Research News
Mathematical Model Ties Mutations to Time of Colon Cancer Onset
Cancer is a genetic disease, one triggered by a series of gene mutations that ultimately allow a cell to grow without bounds, break loose from its normal home in the body, and metastasize throughout the body. Though it was once thought that as few as three mutations could lead to colon cancer, recent work suggests that as many as 20 mutations may be required for the development of colon cancer. Now, an evolution-based mathematical model provides a mechanism for how colon cancer can develop as a result of a slow accumulation of many mutations, each of which confers a small selective advantage to the pre-malignant cell. This model, which was described in a paper published in the journal PLoS Computational Biology, provides a means of estimating how long it will take nonmalignant colon polyp to become a full-blown tumor.
Working with mutation data from 35 tumor samples, a multi-institutional research team led by Niko Beerenwinkel, Ph.D., of the Swiss Federal Institute of Technology in Basel created a mathematical model based on Wright-Fisher evolutionary theory, which relates the selective advantage that a mutation confers to the number of cells in a population.
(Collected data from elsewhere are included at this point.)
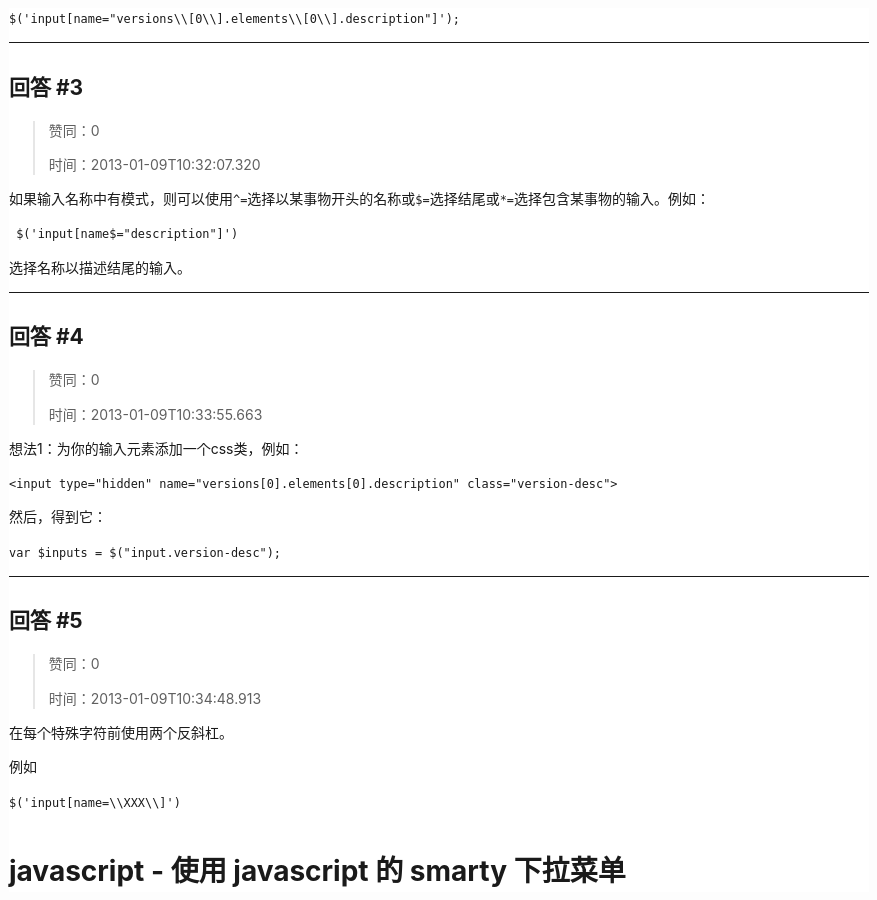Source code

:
 ```
$('input[name="versions\\[0\\].elements\\[0\\].description"]'); 
```

* * *

## 回答 #3

> 赞同：0
> 
> 时间：2013-01-09T10:32:07.320

如果输入名称中有模式，则可以使用`^=`选择以某事物开头的名称或`$=`选择结尾或`*=`选择包含某事物的输入。例如：

```
 $('input[name$="description"]') 
```

选择名称以描述结尾的输入。

* * *

## 回答 #4

> 赞同：0
> 
> 时间：2013-01-09T10:33:55.663

想法1：为你的输入元素添加一个css类，例如：

```
<input type="hidden" name="versions[0].elements[0].description" class="version-desc"> 
```

然后，得到它：

```
var $inputs = $("input.version-desc"); 
```

* * *

## 回答 #5

> 赞同：0
> 
> 时间：2013-01-09T10:34:48.913

在每个特殊字符前使用两个反斜杠。

例如

```
$('input[name=\\XXX\\]') 
```

# javascript - 使用 javascript 的 smarty 下拉菜单
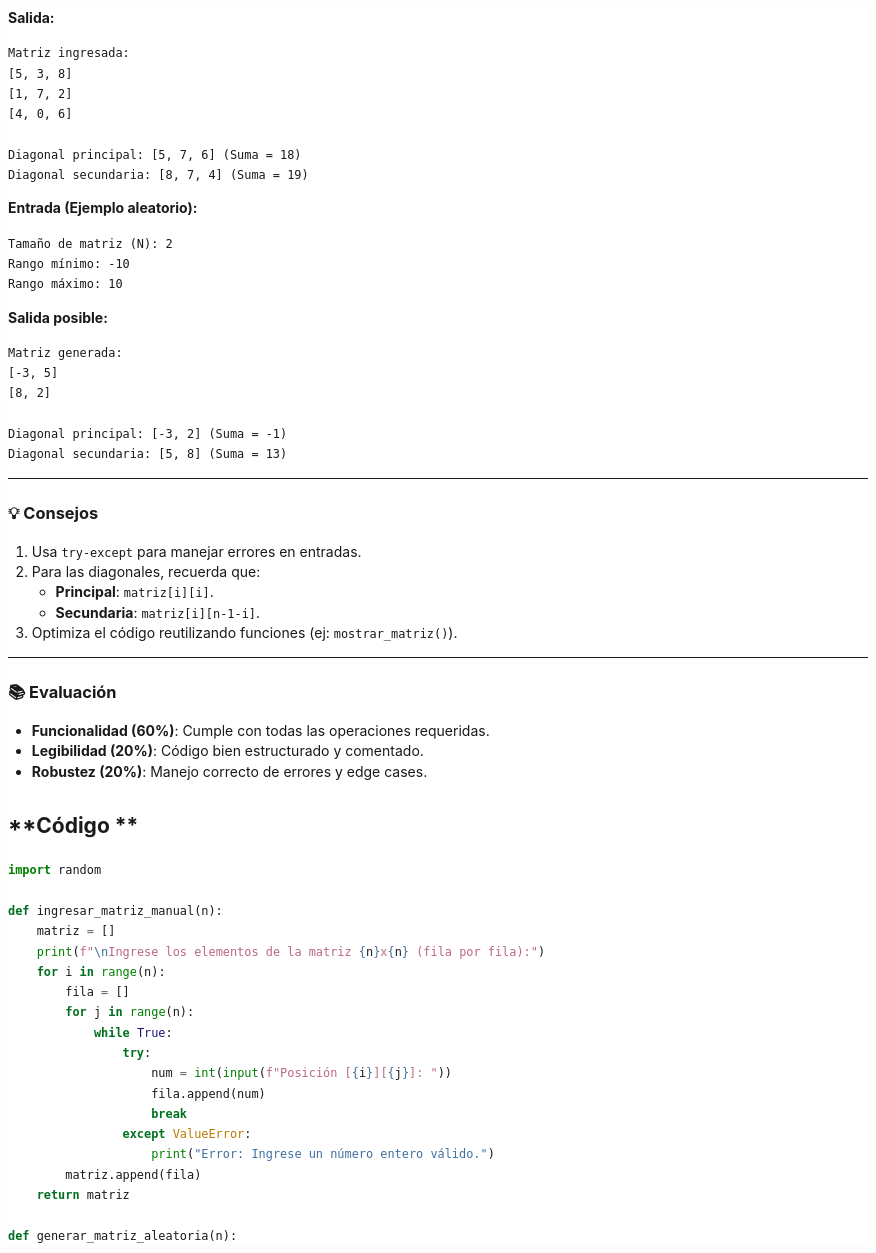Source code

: **Salida:**  
```
Matriz ingresada:  
[5, 3, 8]  
[1, 7, 2]  
[4, 0, 6]  

Diagonal principal: [5, 7, 6] (Suma = 18)  
Diagonal secundaria: [8, 7, 4] (Suma = 19)  
```  

**Entrada (Ejemplo aleatorio):**  
```
Tamaño de matriz (N): 2  
Rango mínimo: -10  
Rango máximo: 10  
```  

**Salida posible:**  
```
Matriz generada:  
[-3, 5]  
[8, 2]  

Diagonal principal: [-3, 2] (Suma = -1)  
Diagonal secundaria: [5, 8] (Suma = 13)  
```  

---

### **💡 Consejos**  
1. Usa `try-except` para manejar errores en entradas.  
2. Para las diagonales, recuerda que:  
   - **Principal**: `matriz[i][i]`.  
   - **Secundaria**: `matriz[i][n-1-i]`.  
3. Optimiza el código reutilizando funciones (ej: `mostrar_matriz()`).  

---

### **📚 Evaluación**  
- **Funcionalidad (60%)**: Cumple con todas las operaciones requeridas.  
- **Legibilidad (20%)**: Código bien estructurado y comentado.  
- **Robustez (20%)**: Manejo correcto de errores y edge cases.  

## **Código **
```python
import random

def ingresar_matriz_manual(n):
    matriz = []
    print(f"\nIngrese los elementos de la matriz {n}x{n} (fila por fila):")
    for i in range(n):
        fila = []
        for j in range(n):
            while True:
                try:
                    num = int(input(f"Posición [{i}][{j}]: "))
                    fila.append(num)
                    break
                except ValueError:
                    print("Error: Ingrese un número entero válido.")
        matriz.append(fila)
    return matriz

def generar_matriz_aleatoria(n):
```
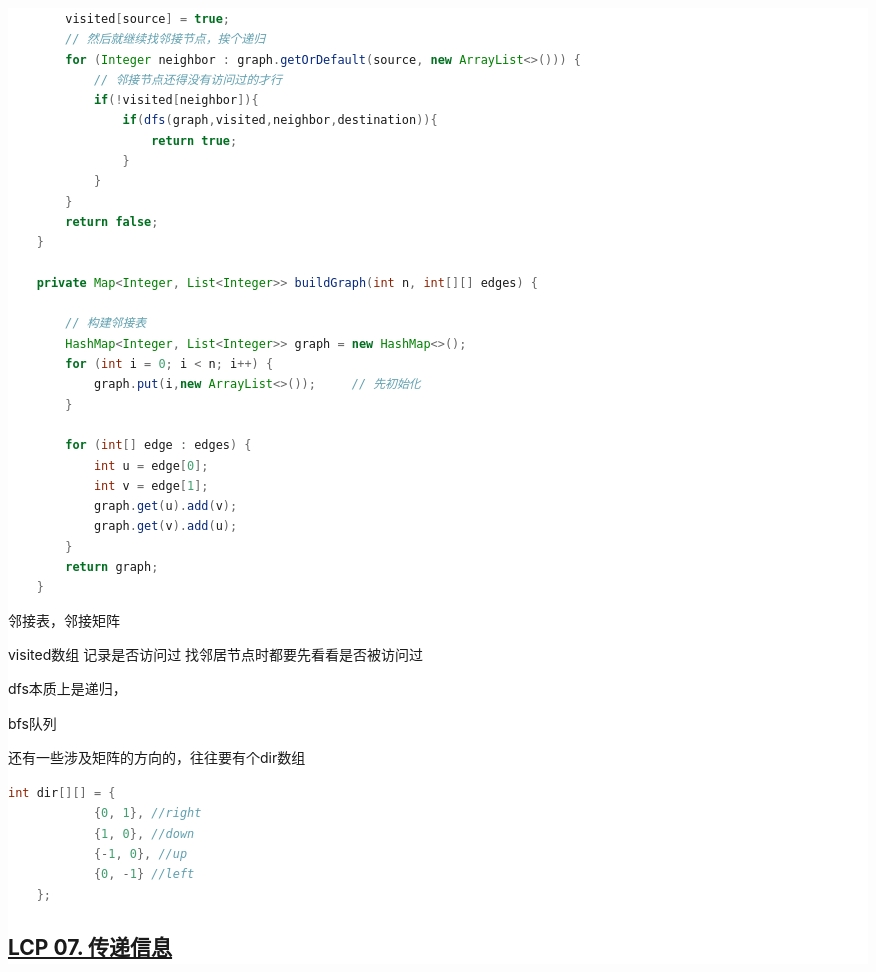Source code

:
 ```java
        visited[source] = true;
        // 然后就继续找邻接节点，挨个递归
        for (Integer neighbor : graph.getOrDefault(source, new ArrayList<>())) {
            // 邻接节点还得没有访问过的才行
            if(!visited[neighbor]){
                if(dfs(graph,visited,neighbor,destination)){
                    return true;
                }
            }
        }
        return false;
    }

    private Map<Integer, List<Integer>> buildGraph(int n, int[][] edges) {

        // 构建邻接表
        HashMap<Integer, List<Integer>> graph = new HashMap<>();
        for (int i = 0; i < n; i++) {
            graph.put(i,new ArrayList<>());     // 先初始化
        }

        for (int[] edge : edges) {
            int u = edge[0];
            int v = edge[1];
            graph.get(u).add(v);
            graph.get(v).add(u);
        }
        return graph;
    }
```



邻接表，邻接矩阵

visited数组   记录是否访问过  找邻居节点时都要先看看是否被访问过

dfs本质上是递归，

bfs队列

还有一些涉及矩阵的方向的，往往要有个dir数组

```java
int dir[][] = {
            {0, 1}, //right
            {1, 0}, //down
            {-1, 0}, //up
            {0, -1} //left
    };
```



## [LCP 07. 传递信息](https://leetcode.cn/problems/chuan-di-xin-xi/)
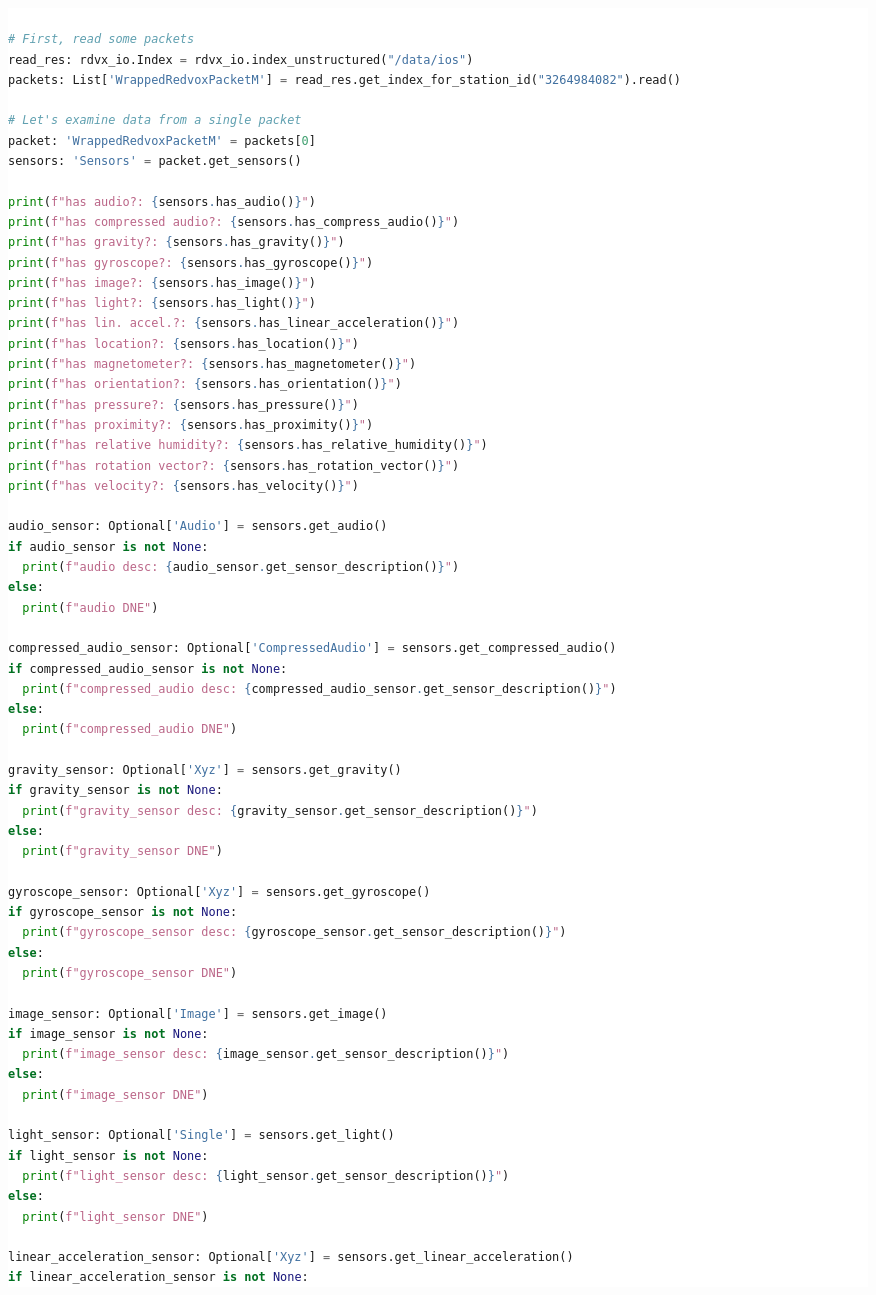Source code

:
 ```python

# First, read some packets
read_res: rdvx_io.Index = rdvx_io.index_unstructured("/data/ios")
packets: List['WrappedRedvoxPacketM'] = read_res.get_index_for_station_id("3264984082").read()

# Let's examine data from a single packet
packet: 'WrappedRedvoxPacketM' = packets[0]
sensors: 'Sensors' = packet.get_sensors()

print(f"has audio?: {sensors.has_audio()}")
print(f"has compressed audio?: {sensors.has_compress_audio()}")
print(f"has gravity?: {sensors.has_gravity()}")
print(f"has gyroscope?: {sensors.has_gyroscope()}")
print(f"has image?: {sensors.has_image()}")
print(f"has light?: {sensors.has_light()}")
print(f"has lin. accel.?: {sensors.has_linear_acceleration()}")
print(f"has location?: {sensors.has_location()}")
print(f"has magnetometer?: {sensors.has_magnetometer()}")
print(f"has orientation?: {sensors.has_orientation()}")
print(f"has pressure?: {sensors.has_pressure()}")
print(f"has proximity?: {sensors.has_proximity()}")
print(f"has relative humidity?: {sensors.has_relative_humidity()}")
print(f"has rotation vector?: {sensors.has_rotation_vector()}")
print(f"has velocity?: {sensors.has_velocity()}")

audio_sensor: Optional['Audio'] = sensors.get_audio()
if audio_sensor is not None:
  print(f"audio desc: {audio_sensor.get_sensor_description()}")
else:
  print(f"audio DNE")

compressed_audio_sensor: Optional['CompressedAudio'] = sensors.get_compressed_audio()
if compressed_audio_sensor is not None:
  print(f"compressed_audio desc: {compressed_audio_sensor.get_sensor_description()}")
else:
  print(f"compressed_audio DNE")

gravity_sensor: Optional['Xyz'] = sensors.get_gravity()
if gravity_sensor is not None:
  print(f"gravity_sensor desc: {gravity_sensor.get_sensor_description()}")
else:
  print(f"gravity_sensor DNE")

gyroscope_sensor: Optional['Xyz'] = sensors.get_gyroscope()
if gyroscope_sensor is not None:
  print(f"gyroscope_sensor desc: {gyroscope_sensor.get_sensor_description()}")
else:
  print(f"gyroscope_sensor DNE")

image_sensor: Optional['Image'] = sensors.get_image()
if image_sensor is not None:
  print(f"image_sensor desc: {image_sensor.get_sensor_description()}")
else:
  print(f"image_sensor DNE")

light_sensor: Optional['Single'] = sensors.get_light()
if light_sensor is not None:
  print(f"light_sensor desc: {light_sensor.get_sensor_description()}")
else:
  print(f"light_sensor DNE")

linear_acceleration_sensor: Optional['Xyz'] = sensors.get_linear_acceleration()
if linear_acceleration_sensor is not None:
```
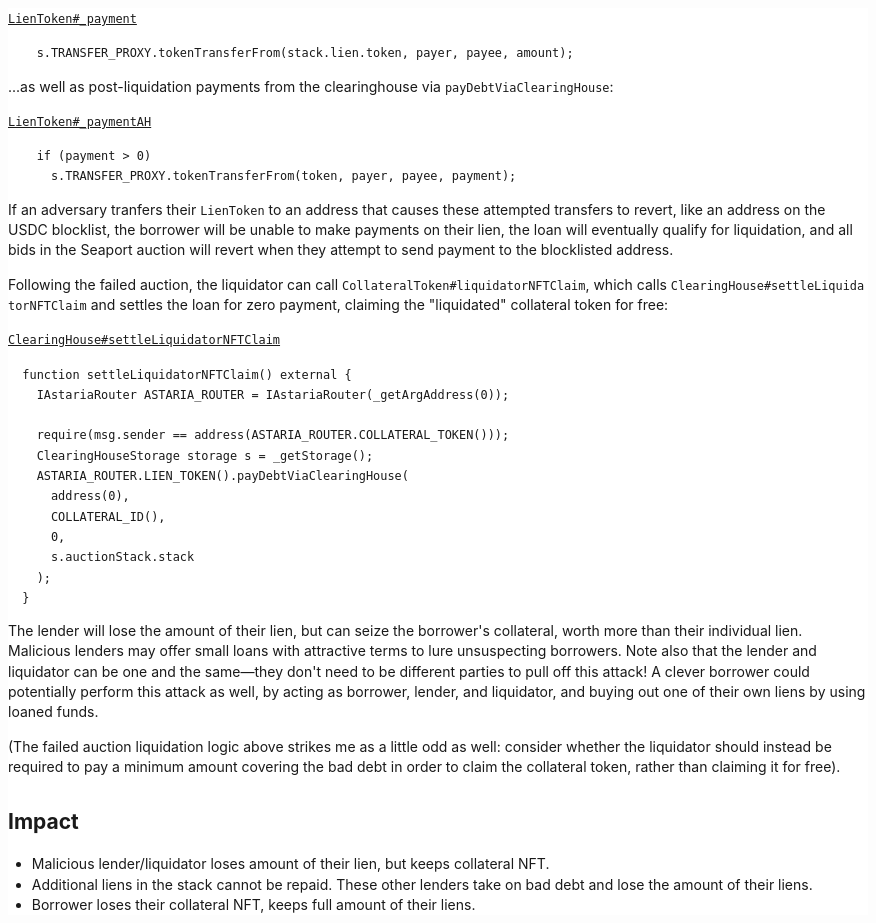 [`LienToken#_payment`](https://github.com/code-423n4/2023-01-astaria/blob/1bfc58b42109b839528ab1c21dc9803d663df898/src/LienToken.sol#L849)

```solidity
    s.TRANSFER_PROXY.tokenTransferFrom(stack.lien.token, payer, payee, amount);
```

...as well as post-liquidation payments from the clearinghouse via `payDebtViaClearingHouse`:

[`LienToken#_paymentAH`](https://github.com/code-423n4/2023-01-astaria/blob/1bfc58b42109b839528ab1c21dc9803d663df898/src/LienToken.sol#L642-L643)

```solidity
    if (payment > 0)
      s.TRANSFER_PROXY.tokenTransferFrom(token, payer, payee, payment);
```

If an adversary tranfers their `LienToken` to an address that causes these attempted transfers to revert, like an address on the USDC blocklist, the borrower will be unable to make payments on their lien, the loan will eventually qualify for liquidation, and all bids in the Seaport auction will revert when they attempt to send payment to the blocklisted address.

Following the failed auction, the liquidator can call `CollateralToken#liquidatorNFTClaim`, which calls `ClearingHouse#settleLiquidatorNFTClaim` and settles the loan for zero payment, claiming the "liquidated" collateral token for free:

[`ClearingHouse#settleLiquidatorNFTClaim`](https://github.com/code-423n4/2023-01-astaria/blob/1bfc58b42109b839528ab1c21dc9803d663df898/src/ClearingHouse.sol#L220-L231)

```solidity
  function settleLiquidatorNFTClaim() external {
    IAstariaRouter ASTARIA_ROUTER = IAstariaRouter(_getArgAddress(0));

    require(msg.sender == address(ASTARIA_ROUTER.COLLATERAL_TOKEN()));
    ClearingHouseStorage storage s = _getStorage();
    ASTARIA_ROUTER.LIEN_TOKEN().payDebtViaClearingHouse(
      address(0),
      COLLATERAL_ID(),
      0,
      s.auctionStack.stack
    );
  }
```

The lender will lose the amount of their lien, but can seize the borrower's collateral, worth more than their individual lien. Malicious lenders may offer small loans with attractive terms to lure unsuspecting borrowers. Note also that the lender and liquidator can be one and the same—they don't need to be different parties to pull off this attack! A clever borrower could potentially perform this attack as well, by acting as borrower, lender, and liquidator, and buying out one of their own liens by using loaned funds. 

(The failed auction liquidation logic above strikes me as a little odd as well: consider whether the liquidator should instead be required to pay a minimum amount covering the bad debt in order to claim the collateral token, rather than claiming it for free).

## Impact
- Malicious lender/liquidator loses amount of their lien, but keeps collateral NFT.
- Additional liens in the stack cannot be repaid. These other lenders take on bad debt and lose the amount of their liens.
- Borrower loses their collateral NFT, keeps full amount of their liens.
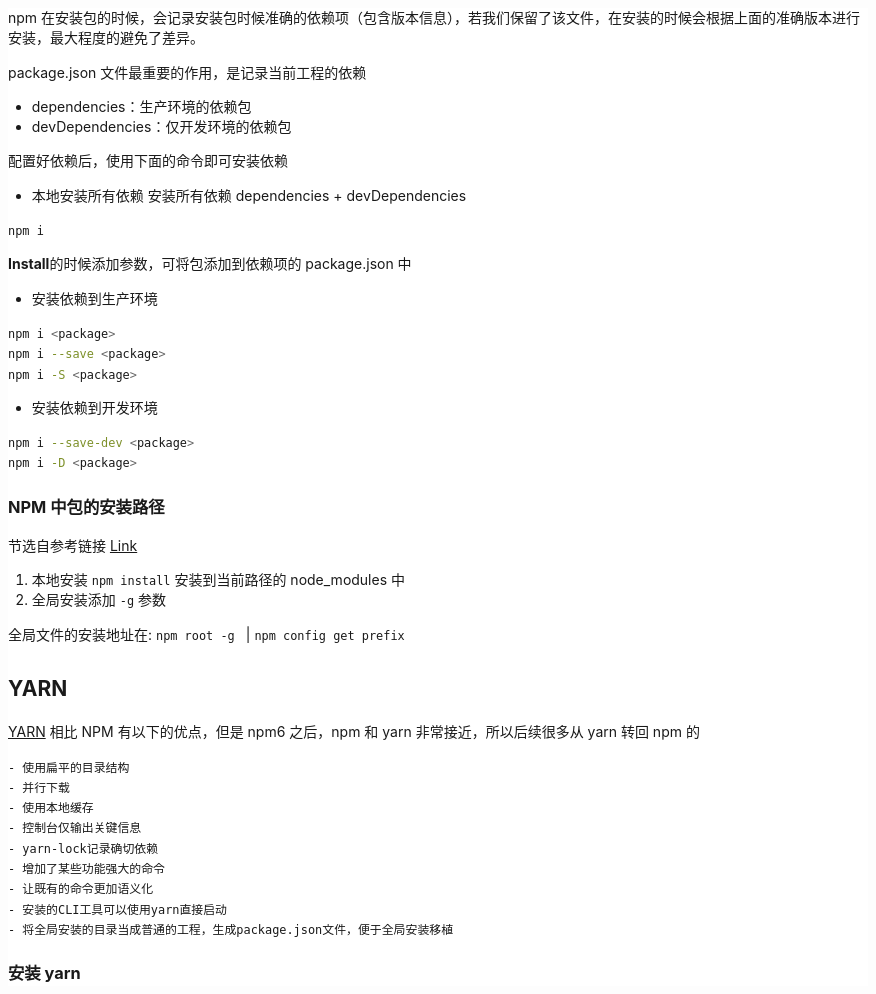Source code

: npm 在安装包的时候，会记录安装包时候准确的依赖项（包含版本信息），若我们保留了该文件，在安装的时候会根据上面的准确版本进行安装，最大程度的避免了差异。

package.json 文件最重要的作用，是记录当前工程的依赖

- dependencies：生产环境的依赖包
- devDependencies：仅开发环境的依赖包

配置好依赖后，使用下面的命令即可安装依赖

- 本地安装所有依赖 安装所有依赖 dependencies + devDependencies

```bash
npm i
```

**Install**的时候添加参数，可将包添加到依赖项的 package.json 中

- 安装依赖到生产环境

```bash
npm i <package>
npm i --save <package>
npm i -S <package>
```

- 安装依赖到开发环境

```bash
npm i --save-dev <package>
npm i -D <package>
```

### NPM 中包的安装路径

节选自参考链接 [Link](https://cloud.tencent.com/developer/article/1834667)

1. 本地安装 `npm install` 安装到当前路径的 node_modules 中
1. 全局安装添加 `-g` 参数

全局文件的安装地址在: `npm root -g `  | `npm config get prefix`

## YARN

[YARN](https://yarnpkg.com/cli/install) 相比 NPM 有以下的优点，但是 npm6 之后，npm 和 yarn 非常接近，所以后续很多从 yarn 转回 npm 的

```txt
- 使用扁平的目录结构
- 并行下载
- 使用本地缓存
- 控制台仅输出关键信息
- yarn-lock记录确切依赖
- 增加了某些功能强大的命令
- 让既有的命令更加语义化
- 安装的CLI工具可以使用yarn直接启动
- 将全局安装的目录当成普通的工程，生成package.json文件，便于全局安装移植
```

### 安装 yarn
The model predicts that a few mutations affecting major regulatory pathways confer a large increase in fitness that allows the affected cells to grow into a larger mass of cells. However, multiple subsequent mutations, each with a small but distinct survival advantage, must arise for that mass to become malignant.
The model also suggests that each individual tumor will assemble a unique collection of mutations that depend on how each mutation confers a selective advantage to the developing tumor, which in turn is affected by factors unique to each individual. The researchers note that if their model is correct, the heterogeneity of mutations seen across patients with colon cancer is “a direct consequence of the tumorigenic process itself. “ They add that they believe that this model will be applicable to other slow-growing tumors, such as those in breast, pancreatic, and lung cancer, but not to fast-developing cancers such as leukemias and lymphomas.
This work, which was supported in part by the National Cancer Institute, is detailed in a paper titled, “Genetic Progression and the Waiting Time to Cancer.” This paper is available for downloading at no charge from the journal’s Web site.